How long should sentences be?
How long should sentences be? Take a tip from the pros at The New York Times, and keep sentences short.
We analyzed 99 stories in a recent edition of the Times. (We skipped the sports pages.) On this day, Times sentences:
- Ranged from an average of 15 word (“Seeing the World Through Its Barbecue Joints“) to an average of 41 words (“Shaping a Shepherd of Catholics, From Argentine Slums to the Vatican“).
- Averaged 23 words.
- Weighed in at a median of 24 words.
We recommend that you aim for an average of 14 words per sentence, based on American Press Institute research.
So how long should sentences be?
1. Aim for an average of 14-word sentences.
So aim for an average sentence length of 14 words, like these from the Times:
Some companies that do approve business-class travel do so only in one direction, however.
Its broadband package is also the home to the sports broadcaster ESPN in Britain.
They added that the plaintiffs’ side lacked actual people to say they were harmed.
2. Make some sentences even shorter.
Build drama, create rhythm and make points powerfully by sprinkling in some super-short sentences like these, from the Times, which range from 5 to 1 word:
Mr. Abadi swung into action.
Justice Sonia Sotomayor dissented.
He was 84.
3. Break up long sentences.
Break up long sentences like these, from the Times, which weigh in at 66 to 81 words:
A liberal Democrat, Mr. Garth generally worked for liberal or moderate candidates: He cut his political teeth on Adlai E. Stevenson’s short-lived 1960 presidential race; he went on to represent Governors Carey of New York, Ella T. Grasso of Connecticut, Brendan T. Byrne of New Jersey and John J. Gilligan of Ohio; as well as Mayors Koch of New York and Tom Bradley of Los Angeles.
In addition to Belvedere’s inclusion in “Spectre” — the 24th film in the Bond series, dating to 1962 — Mr.

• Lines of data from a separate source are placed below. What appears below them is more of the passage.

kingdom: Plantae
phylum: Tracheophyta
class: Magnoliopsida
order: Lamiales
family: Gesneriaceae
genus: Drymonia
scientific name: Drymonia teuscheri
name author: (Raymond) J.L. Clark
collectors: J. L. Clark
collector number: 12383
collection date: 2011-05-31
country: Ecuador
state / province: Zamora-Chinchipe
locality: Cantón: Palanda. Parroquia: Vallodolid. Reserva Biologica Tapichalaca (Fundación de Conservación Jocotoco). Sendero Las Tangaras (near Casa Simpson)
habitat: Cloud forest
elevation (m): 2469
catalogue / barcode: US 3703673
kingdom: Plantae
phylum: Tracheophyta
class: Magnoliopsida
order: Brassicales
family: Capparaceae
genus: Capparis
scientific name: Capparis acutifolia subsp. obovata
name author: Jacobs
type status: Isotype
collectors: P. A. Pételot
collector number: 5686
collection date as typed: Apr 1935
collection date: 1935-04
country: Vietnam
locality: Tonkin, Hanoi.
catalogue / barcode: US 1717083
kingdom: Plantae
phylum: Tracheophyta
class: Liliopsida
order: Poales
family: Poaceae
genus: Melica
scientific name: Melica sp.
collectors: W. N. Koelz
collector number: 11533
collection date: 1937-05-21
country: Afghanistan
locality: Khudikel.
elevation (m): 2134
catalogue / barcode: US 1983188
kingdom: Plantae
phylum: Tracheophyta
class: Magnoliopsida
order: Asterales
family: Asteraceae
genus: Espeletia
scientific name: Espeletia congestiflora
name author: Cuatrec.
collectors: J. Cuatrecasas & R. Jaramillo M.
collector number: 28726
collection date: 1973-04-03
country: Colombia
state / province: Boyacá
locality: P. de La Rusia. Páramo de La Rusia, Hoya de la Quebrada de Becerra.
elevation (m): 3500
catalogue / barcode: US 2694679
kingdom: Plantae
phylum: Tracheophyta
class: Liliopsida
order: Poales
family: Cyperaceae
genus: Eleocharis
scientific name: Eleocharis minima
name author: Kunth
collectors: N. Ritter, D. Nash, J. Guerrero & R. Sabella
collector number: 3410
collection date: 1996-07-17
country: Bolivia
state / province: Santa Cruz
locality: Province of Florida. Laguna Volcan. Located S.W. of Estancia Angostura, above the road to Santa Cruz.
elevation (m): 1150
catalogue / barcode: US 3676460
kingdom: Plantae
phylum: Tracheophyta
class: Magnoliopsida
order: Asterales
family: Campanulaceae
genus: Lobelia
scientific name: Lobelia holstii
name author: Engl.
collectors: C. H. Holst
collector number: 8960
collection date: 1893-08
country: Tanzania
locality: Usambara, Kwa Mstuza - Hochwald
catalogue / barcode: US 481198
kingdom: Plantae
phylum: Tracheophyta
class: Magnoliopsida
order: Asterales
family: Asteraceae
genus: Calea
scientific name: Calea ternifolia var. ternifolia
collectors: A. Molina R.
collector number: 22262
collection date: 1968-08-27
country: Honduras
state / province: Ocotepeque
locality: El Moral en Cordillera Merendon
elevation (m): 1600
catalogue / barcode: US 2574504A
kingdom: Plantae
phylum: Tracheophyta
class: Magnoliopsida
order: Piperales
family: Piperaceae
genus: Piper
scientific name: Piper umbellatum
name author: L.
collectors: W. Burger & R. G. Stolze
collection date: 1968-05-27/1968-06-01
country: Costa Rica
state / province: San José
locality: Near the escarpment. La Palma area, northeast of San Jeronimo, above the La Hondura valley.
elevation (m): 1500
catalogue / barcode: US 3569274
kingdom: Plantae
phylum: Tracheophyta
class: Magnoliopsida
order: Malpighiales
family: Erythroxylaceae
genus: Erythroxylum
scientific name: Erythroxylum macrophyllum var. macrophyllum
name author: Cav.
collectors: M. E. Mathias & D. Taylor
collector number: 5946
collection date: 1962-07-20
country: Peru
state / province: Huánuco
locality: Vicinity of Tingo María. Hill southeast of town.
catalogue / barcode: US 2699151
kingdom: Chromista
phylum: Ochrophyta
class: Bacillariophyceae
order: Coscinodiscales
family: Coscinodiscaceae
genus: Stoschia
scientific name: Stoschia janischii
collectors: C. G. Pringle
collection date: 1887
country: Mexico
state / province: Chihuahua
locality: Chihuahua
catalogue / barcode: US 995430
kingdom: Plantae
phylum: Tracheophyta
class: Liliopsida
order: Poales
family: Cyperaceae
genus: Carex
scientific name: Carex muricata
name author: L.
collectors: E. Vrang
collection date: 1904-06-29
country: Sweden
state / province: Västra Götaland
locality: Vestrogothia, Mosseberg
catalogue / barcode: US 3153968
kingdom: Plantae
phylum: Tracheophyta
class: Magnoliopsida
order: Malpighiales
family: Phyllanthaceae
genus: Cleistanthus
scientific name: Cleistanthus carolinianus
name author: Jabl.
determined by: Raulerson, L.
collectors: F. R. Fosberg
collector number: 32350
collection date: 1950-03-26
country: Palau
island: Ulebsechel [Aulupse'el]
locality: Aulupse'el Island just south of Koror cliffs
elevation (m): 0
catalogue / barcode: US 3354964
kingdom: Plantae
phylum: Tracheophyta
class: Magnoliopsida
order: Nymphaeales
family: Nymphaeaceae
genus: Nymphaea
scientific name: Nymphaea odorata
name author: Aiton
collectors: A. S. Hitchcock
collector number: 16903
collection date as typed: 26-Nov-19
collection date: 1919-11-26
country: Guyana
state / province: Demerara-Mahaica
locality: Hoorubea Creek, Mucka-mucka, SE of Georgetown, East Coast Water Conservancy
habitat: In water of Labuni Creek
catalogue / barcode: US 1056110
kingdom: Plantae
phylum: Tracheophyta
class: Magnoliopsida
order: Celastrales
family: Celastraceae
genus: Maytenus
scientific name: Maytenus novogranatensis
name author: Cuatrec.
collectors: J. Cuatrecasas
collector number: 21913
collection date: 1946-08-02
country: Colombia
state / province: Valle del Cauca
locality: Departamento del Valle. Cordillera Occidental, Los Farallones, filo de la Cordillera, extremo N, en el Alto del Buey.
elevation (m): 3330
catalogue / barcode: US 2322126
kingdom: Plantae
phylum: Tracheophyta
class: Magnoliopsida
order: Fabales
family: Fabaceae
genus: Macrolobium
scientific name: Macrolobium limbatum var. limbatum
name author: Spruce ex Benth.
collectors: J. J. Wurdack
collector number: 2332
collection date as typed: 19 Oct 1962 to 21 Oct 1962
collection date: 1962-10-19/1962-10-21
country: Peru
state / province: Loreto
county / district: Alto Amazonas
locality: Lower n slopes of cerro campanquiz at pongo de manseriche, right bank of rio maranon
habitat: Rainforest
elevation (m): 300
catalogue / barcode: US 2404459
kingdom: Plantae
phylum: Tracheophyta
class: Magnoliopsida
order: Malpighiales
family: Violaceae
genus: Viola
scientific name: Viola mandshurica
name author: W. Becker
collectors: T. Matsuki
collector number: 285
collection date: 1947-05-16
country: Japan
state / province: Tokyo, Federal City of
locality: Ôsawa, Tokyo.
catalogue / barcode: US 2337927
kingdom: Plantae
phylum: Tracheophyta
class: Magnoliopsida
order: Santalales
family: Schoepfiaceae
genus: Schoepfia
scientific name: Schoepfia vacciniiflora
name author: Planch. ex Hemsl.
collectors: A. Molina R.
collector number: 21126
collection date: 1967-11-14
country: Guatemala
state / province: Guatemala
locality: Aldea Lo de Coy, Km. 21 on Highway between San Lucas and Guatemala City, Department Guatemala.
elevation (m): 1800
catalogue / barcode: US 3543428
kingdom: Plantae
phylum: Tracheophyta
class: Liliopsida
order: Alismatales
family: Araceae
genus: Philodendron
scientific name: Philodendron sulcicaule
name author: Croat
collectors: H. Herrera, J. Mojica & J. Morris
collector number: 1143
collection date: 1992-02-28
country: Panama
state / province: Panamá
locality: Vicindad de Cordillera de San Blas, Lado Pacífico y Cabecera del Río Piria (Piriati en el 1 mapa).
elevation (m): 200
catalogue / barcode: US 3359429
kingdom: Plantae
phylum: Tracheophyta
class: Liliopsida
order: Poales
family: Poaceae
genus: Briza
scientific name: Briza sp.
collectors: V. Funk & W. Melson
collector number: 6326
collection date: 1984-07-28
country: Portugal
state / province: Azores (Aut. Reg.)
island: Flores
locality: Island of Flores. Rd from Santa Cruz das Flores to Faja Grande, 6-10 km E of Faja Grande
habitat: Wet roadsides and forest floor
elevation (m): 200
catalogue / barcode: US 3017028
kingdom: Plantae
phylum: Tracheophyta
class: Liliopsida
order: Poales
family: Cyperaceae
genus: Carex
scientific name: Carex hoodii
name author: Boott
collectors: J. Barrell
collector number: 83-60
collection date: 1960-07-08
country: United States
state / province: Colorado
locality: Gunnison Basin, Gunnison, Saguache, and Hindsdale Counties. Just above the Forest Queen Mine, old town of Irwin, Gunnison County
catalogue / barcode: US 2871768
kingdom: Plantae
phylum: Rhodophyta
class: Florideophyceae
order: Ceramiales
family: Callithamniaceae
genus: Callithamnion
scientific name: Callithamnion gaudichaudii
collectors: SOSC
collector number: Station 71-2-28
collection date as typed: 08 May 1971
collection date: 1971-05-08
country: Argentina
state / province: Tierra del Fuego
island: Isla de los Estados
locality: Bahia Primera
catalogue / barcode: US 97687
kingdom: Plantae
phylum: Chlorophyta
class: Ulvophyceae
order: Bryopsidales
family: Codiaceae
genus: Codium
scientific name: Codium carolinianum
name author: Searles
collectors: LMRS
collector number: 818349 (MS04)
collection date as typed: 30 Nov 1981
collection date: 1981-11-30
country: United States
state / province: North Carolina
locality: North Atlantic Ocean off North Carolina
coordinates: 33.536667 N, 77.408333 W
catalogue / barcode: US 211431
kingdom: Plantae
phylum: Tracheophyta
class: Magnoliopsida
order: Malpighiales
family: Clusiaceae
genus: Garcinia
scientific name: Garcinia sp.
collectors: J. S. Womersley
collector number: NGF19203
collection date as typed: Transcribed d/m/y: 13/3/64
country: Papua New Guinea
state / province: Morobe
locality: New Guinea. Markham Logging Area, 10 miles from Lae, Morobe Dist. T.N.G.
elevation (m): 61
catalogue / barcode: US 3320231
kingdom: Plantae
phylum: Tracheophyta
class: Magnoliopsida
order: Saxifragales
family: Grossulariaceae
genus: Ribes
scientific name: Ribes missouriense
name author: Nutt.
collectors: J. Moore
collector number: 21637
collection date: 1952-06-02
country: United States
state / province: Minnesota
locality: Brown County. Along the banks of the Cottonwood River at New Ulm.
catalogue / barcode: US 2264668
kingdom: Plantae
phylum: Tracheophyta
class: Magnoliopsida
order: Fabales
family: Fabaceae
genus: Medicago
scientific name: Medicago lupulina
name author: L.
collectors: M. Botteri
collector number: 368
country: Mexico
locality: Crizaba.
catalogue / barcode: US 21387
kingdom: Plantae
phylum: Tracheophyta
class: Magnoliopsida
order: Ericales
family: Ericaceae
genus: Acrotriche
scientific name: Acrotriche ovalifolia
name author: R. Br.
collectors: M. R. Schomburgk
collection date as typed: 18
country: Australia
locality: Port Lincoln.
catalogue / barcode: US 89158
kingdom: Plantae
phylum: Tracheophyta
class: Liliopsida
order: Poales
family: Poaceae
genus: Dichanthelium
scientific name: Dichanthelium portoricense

Gibb outlined extensive plans for the partnership that include worldwide advertising and public relations campaigns; two types of limited-edition bottles, both with 007 themes; promotions and events in locales like nightclubs, bars and stores; a presence in social media like Facebook, Instagram and Twitter; and a drink named the Belvedere Spectre martini.
From October 2013 to last June, the nursing home received poor ratings in a number of care benchmarks: 74 percent of patients had depressive symptoms, compared with 11.7 percent statewide and 6.2 percent nationally; 16 percent of residents lost too much weight over the course of their stay, almost three times the state average and more than twice the national average; and 4.8 percent had catheters inserted into their bladders and left there, compared with a state average of 2.6 percent.
Note that these three sentences are actually lists. Break up sentences like these by bulleting any series of three or more items.
Take a tip from the Times.
Hmmmm … Those long sentences makes me wonder what Philip B. Corbett, deputy news editor for the Times, who’s in charge of revising the newsroom’s style manual, would have to say about this.
“But news is read in a hurry, and we should strive for clear, sharp prose that aids rapid comprehension. Long, complex sentences slow readers down and can lead our syntax astray.”
What’s your average sentence length? What sentence length do you aim for?